Well this post is going nowhere, but I guess it had to go somewhere so I could stop thinking about it. –Assuming that writing it here acts as a form of exorcism! πŸ˜‰

I don’t know if this bothers other academics(or others who move a lot) but I’ve always kind of liked it. I’ve never minded, and now might even say I enjoy being a little (or a lot) alien.

Finally news on my blogging chapter, and identity projects more genrally

Quick burst of good news: finally I’ve heard from the editor of International Blogging; it’s coming out from Peter Lang in 2008 and my chapter will be the conclusion. πŸ™‚ A draft of the intro is here.

It’s weird; I wrote this so long ago and now that it’s appearing, my work has moved on in another direction, focusing much more on participation, subversive cultures, and on the institutionalization of discourse around new media. I still work on identity, just not so much national identity by itself. I look at it in other contexts, like in comics, or genre fiction, or video games. Just recently I was searching for articles on this, and found some entries in Henry Jenkins’ blog that discuss comics and games and national identity in Poland, which he visited in 2006.

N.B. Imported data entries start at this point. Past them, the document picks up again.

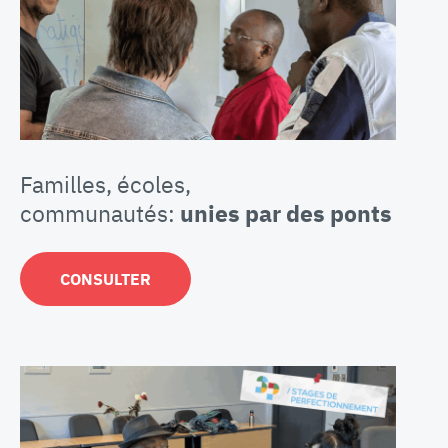
Familles, écoles,
communautés:
unies par des ponts
CONSULTER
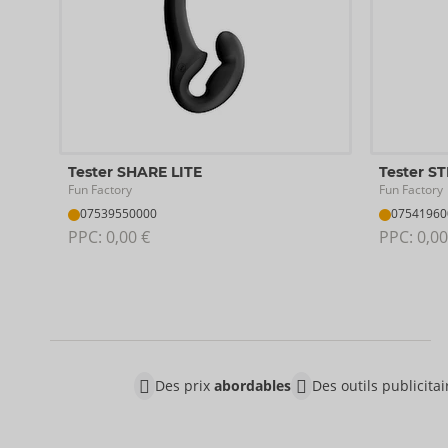
Tester SHARE LITE
Tester S
Fun Factory
Fun Factory
07539550000
07541960
PPC: 
0,00 €
PPC: 
0,00
Des prix
abordables
Des outils publicita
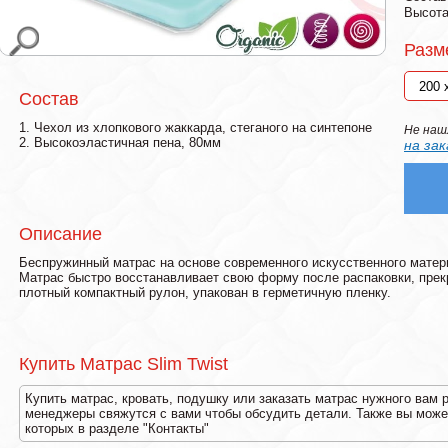
Высота
Разм
Состав
1. Чехол из хлопкового жаккарда, стеганого на синтепоне
Не наш
2. Высокоэластичная пена, 80мм
на зак
Описание
Беспружинный матрас на основе современного искусственного матери
Матрас быстро восстанавливает свою форму после распаковки, прек
плотный компактный рулон, упакован в герметичную пленку.
Купить Матрас Slim Twist
Купить матрас, кровать, подушку или заказать матрас нужного вам 
менеджеры свяжутся с вами чтобы обсудить детали. Также вы может
которых в разделе "Контакты"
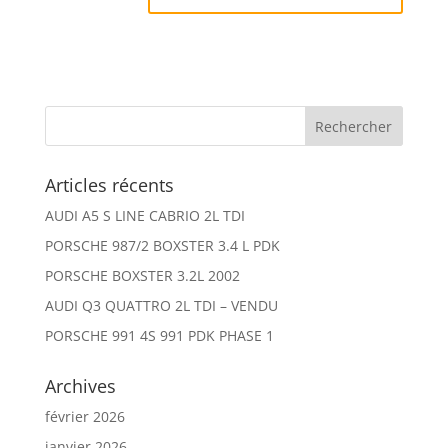
Articles récents
AUDI A5 S LINE CABRIO 2L TDI
PORSCHE 987/2 BOXSTER 3.4 L PDK
PORSCHE BOXSTER 3.2L 2002
AUDI Q3 QUATTRO 2L TDI – VENDU
PORSCHE 991 4S 991 PDK PHASE 1
Archives
février 2026
janvier 2026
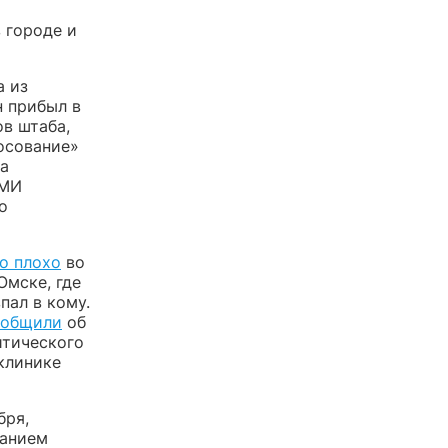
 городе и
а из
н прибыл в
в штаба,
осование»
за
СМИ
о
о плохо
во
Омске, где
пал в кому.
ообщили
об
итического
 клинике
бря,
ванием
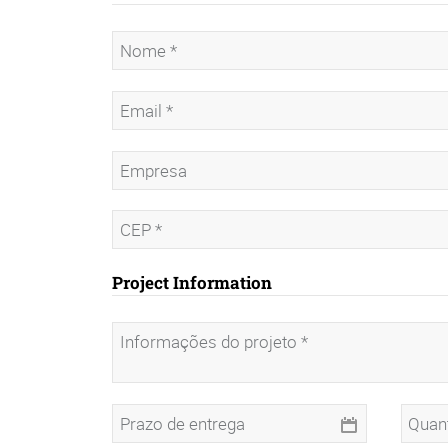
Project Information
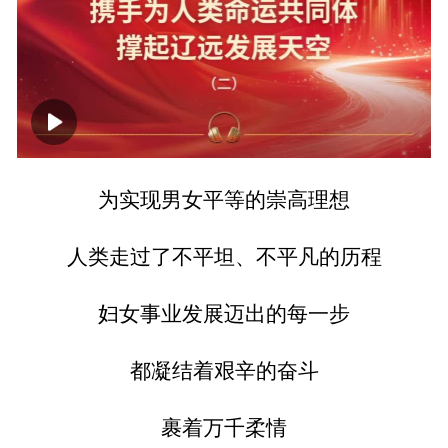
00:00
11:46
为实现男女平等的崇高理想
人类走过了不平坦、不平凡的历程
妇女事业发展迈出的每一步
都凝结着艰辛的奋斗
裹着万千柔情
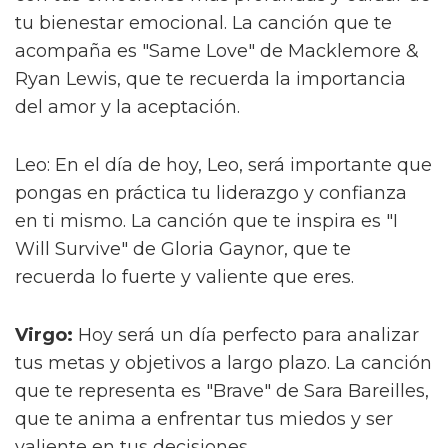
tu bienestar emocional. La canción que te
acompaña es "Same Love" de Macklemore &
Ryan Lewis, que te recuerda la importancia
del amor y la aceptación.
Leo: En el día de hoy, Leo, será importante que
pongas en práctica tu liderazgo y confianza
en ti mismo. La canción que te inspira es "I
Will Survive" de Gloria Gaynor, que te
recuerda lo fuerte y valiente que eres.
Virgo:
Hoy será un día perfecto para analizar
tus metas y objetivos a largo plazo. La canción
que te representa es "Brave" de Sara Bareilles,
que te anima a enfrentar tus miedos y ser
valiente en tus decisiones.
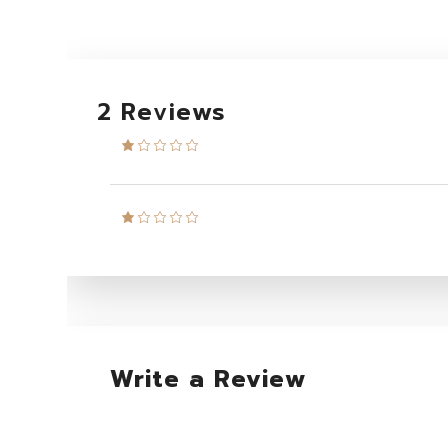
2 Reviews
Write a Review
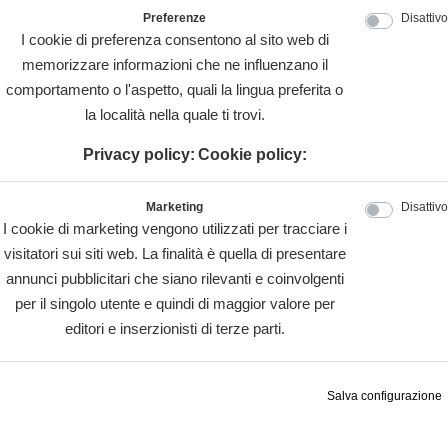
Preferenze
Disattivo
I cookie di preferenza consentono al sito web di
memorizzare informazioni che ne influenzano il
comportamento o l'aspetto, quali la lingua preferita o
la località nella quale ti trovi.
Privacy policy:
Cookie policy:
Marketing
Disattivo
I cookie di marketing vengono utilizzati per tracciare i
visitatori sui siti web. La finalità è quella di presentare
annunci pubblicitari che siano rilevanti e coinvolgenti
per il singolo utente e quindi di maggior valore per
editori e inserzionisti di terze parti.
Salva configurazione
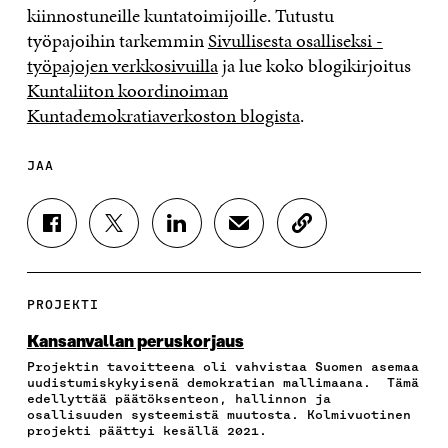
kiinnostuneille kuntatoimijoille. Tutustu
työpajoihin tarkemmin
Sivullisesta osalliseksi -
työpajojen verkkosivuilla
ja lue koko blogikirjoitus
Kuntaliiton koordinoiman
Kuntademokratiaverkoston blogista
.
JAA
J
J
J
J
K
A
A
A
A
O
A
A
A
A
P
F
T
L
S
I
A
W
I
Ä
O
PROJEKTI
C
I
N
H
I
E
T
K
K
A
Kansanvallan peruskorjaus
B
T
E
Ö
R
Projektin tavoitteena oli vahvistaa Suomen asemaa
O
E
D
P
T
uudistumiskykyisenä demokratian mallimaana. Tämä
O
R
I
O
I
edellyttää päätöksenteon, hallinnon ja
K
I
N
S
K
osallisuuden systeemistä muutosta. Kolmivuotinen
I
S
I
T
K
projekti päättyi kesällä 2021.
S
S
S
I
E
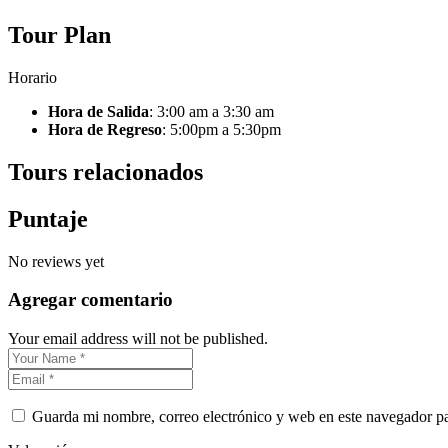
Tour Plan
Horario
Hora de Salida
: 3:00 am a 3:30 am
Hora de Regreso
: 5:00pm a 5:30pm
Tours relacionados
Puntaje
No reviews yet
Agregar comentario
Your email address will not be published.
Guarda mi nombre, correo electrónico y web en este navegador p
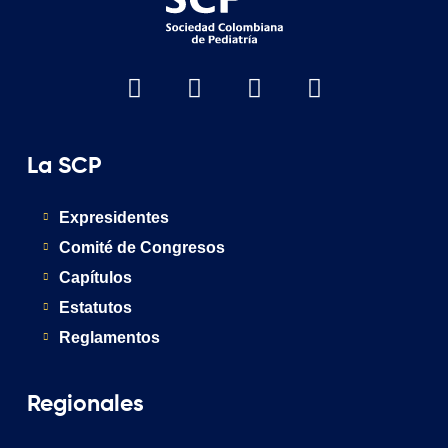
La SCP
Expresidentes
Comité de Congresos
Capítulos
Estatutos
Reglamentos
Regionales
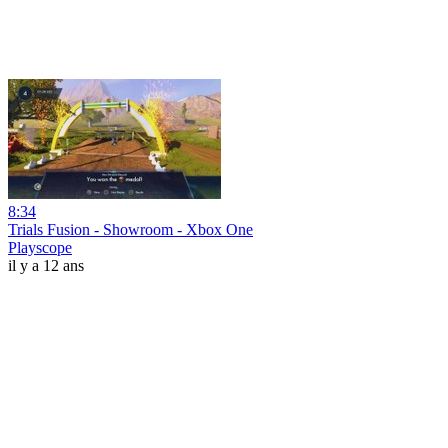
8:34
Trials Fusion - Showroom - Xbox One
Playscope
il y a 12 ans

He goes on in later entries to also talk about Russia, Japan, and globalization, but I haven’t gotten to those yet. But anyway, he mentions a series generally referred to as the “Witcher” books that sound like I might like them, but they don’t seem to be out in English or maybe just not in the US. I’d really like to see what reviewers mean about the stories incorporating national characteristics. The author, Andrzej Sapkowski, seems cool; he even has links to fanfiction–one of the few words I could decipher, since the site is in Polish. But here’s another page with some info in English.

Where was I? Oh yeah, identity in genre fiction. Right, so I think I will have to take that up pretty soon.